Of course, we cannot protect ourselves in all places and at all times but the fact that we cannot do everything is no excuse for doing nothing. I was persuaded by the head of the security services and others that the course that we are taking is the right one because a specific threat has been identified. Almost uniquely within the free world, the Executive and legislature of this great country come together at predictable and predetermined times. That presents a target.

Of course, that happens not just at Prime Minister's Question Time, although that is the weekly predictable time. This very week, we have had two other occasions, which were rightly widely canvassed on the radio, television and in the media, when the Prime Minister came to the Dispatch Box, made a statement surrounded by his colleagues, with all my senior colleagues in front of him and the Chamber crowded. That happens in this Parliament but does not happen in others. It does not, for example, happen in Congress because there is a separation of powers and the Executive do not sit in the legislature or go regularly to the legislature.

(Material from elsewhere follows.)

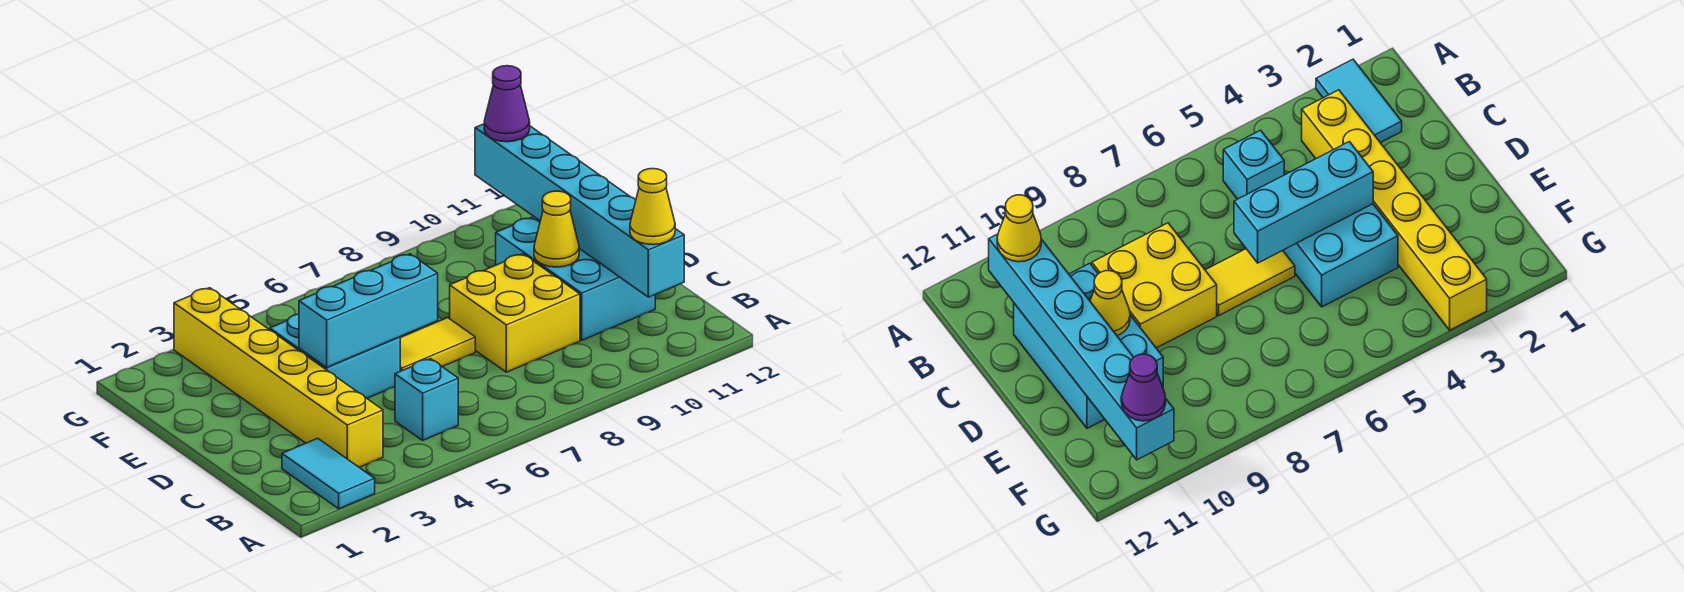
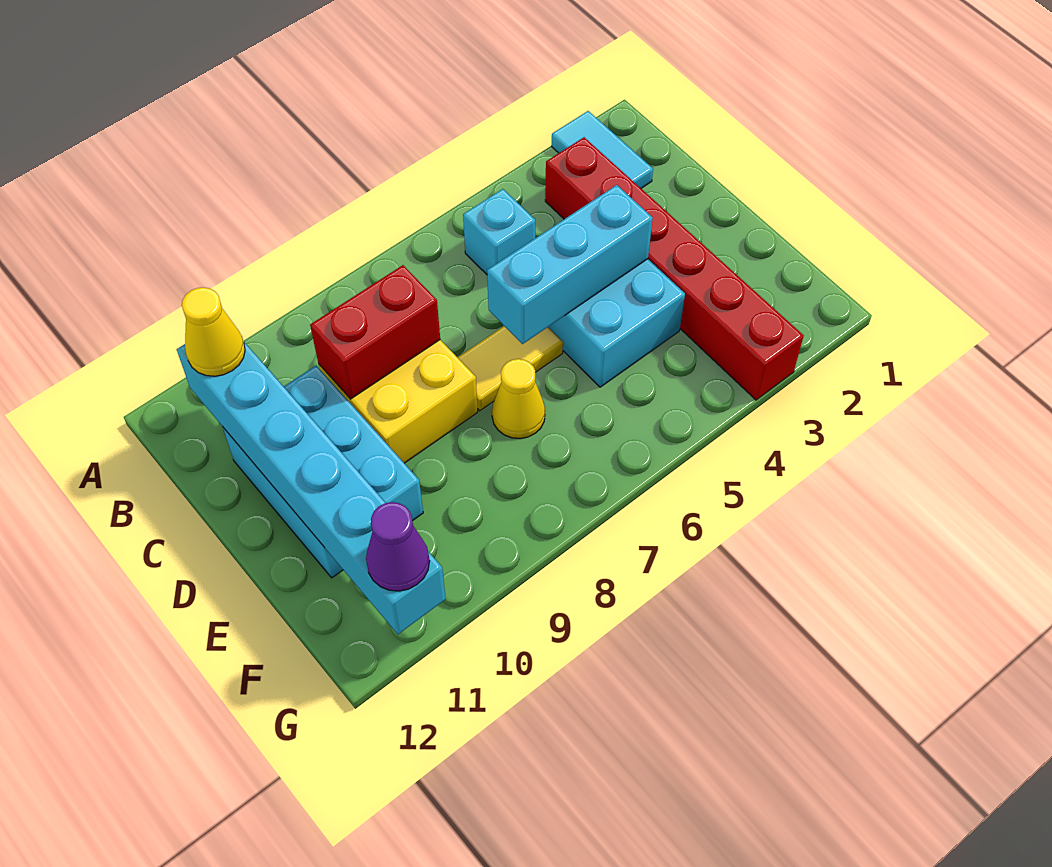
yellow 1x6 brick [174,288,383,467] -> red 1x6 brick [545,137,804,400]
none -> red 1x2 brick [310,265,440,399]
yellow 1x1 cone [534,191,579,267] -> yellow 1x1 cone moved to [492,359,545,439]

Having had this specific threat pointed out and this real threat underlined, I believe that the Commission would have been in grave dereliction of its duty had it not taken the action that it took.

I say to colleagues on both sides of the House, and I hope that I will not be castigated by my colleagues on the Commission for this, that my first reaction was to say that we should do this immediately, having been convinced. Then we discussed it among ourselves and decided that it was right to share that knowledge a little more widely. That was why Mr. Speaker wrote not just to Privy Councillors but to Whips of minority parties—the hon. Member for East Antrim (Mr. Beggs) was there and spoke eloquently at the meeting—and to one or two others. They came, and they listened. Of course, there was not unanimity but there was an overwhelming view that this was deeply regrettable but absolutely necessary.